Selanjutnya, momentum Hari Raya Idul Adha setiap umat muslim didorong memiliki kekuatan ilmu pengetahuan yang kuat dan luas serta tidak hanya sebatas memperoleh predikat gelar akademik saja.

Kekuatan keempat, katanya, setiap umat Islam wajib menjaga ukhuwah islamiyah yang harus dirawat dan dijaga. Tujuannya yaitu memperkokoh kekuatan kaum muslim dalam menghadapi berbagai persoalan.

“Kita memiliki kekuatan besar dalam menghadapi masalah umat muslim, oleh karena itu ukhuwah islamiyah penting dijaga,” katanya.

Terakhir, umat muslim diminta untuk mencontoh kekuatan ekonomi dari pribadi dan keluarga Nabi Ibrahim AS dalam kehidupan sehari-hari.
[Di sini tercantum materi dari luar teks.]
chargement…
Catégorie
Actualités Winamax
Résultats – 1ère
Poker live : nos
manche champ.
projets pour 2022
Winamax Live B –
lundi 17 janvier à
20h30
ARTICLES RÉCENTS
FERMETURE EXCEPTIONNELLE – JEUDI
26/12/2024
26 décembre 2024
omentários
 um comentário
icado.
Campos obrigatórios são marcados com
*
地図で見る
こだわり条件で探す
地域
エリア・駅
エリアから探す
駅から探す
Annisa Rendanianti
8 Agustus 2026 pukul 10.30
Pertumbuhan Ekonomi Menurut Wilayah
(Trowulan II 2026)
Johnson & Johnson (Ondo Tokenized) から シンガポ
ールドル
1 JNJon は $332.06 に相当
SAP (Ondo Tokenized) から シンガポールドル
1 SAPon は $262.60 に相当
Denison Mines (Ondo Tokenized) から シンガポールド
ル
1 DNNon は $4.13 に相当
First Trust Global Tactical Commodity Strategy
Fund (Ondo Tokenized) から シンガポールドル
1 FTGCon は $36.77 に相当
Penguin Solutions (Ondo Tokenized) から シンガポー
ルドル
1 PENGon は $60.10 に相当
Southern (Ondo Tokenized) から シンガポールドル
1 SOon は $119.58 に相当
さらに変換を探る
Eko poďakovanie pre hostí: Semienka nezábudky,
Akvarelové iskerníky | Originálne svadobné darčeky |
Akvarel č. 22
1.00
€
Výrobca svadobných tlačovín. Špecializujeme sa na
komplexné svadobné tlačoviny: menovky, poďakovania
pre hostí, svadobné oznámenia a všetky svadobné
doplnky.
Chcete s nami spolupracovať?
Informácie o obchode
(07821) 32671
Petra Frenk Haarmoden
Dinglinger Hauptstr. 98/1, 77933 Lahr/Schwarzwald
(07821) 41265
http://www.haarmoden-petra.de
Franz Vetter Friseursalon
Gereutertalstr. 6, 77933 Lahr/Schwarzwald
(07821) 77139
Kisah Nabi Ibrahim AS merupakan contoh pribadi yang tidak ingin melakukan perbuatan atau tindakan salah demi memenuhi kebutuhan hidup.

Bahkan, dalam kondisi tersulit pun setiap muslim diharuskan mencari rezeki yang halal tanpa melakukan perbuatan berlawanan dengan nilai-nilai agama.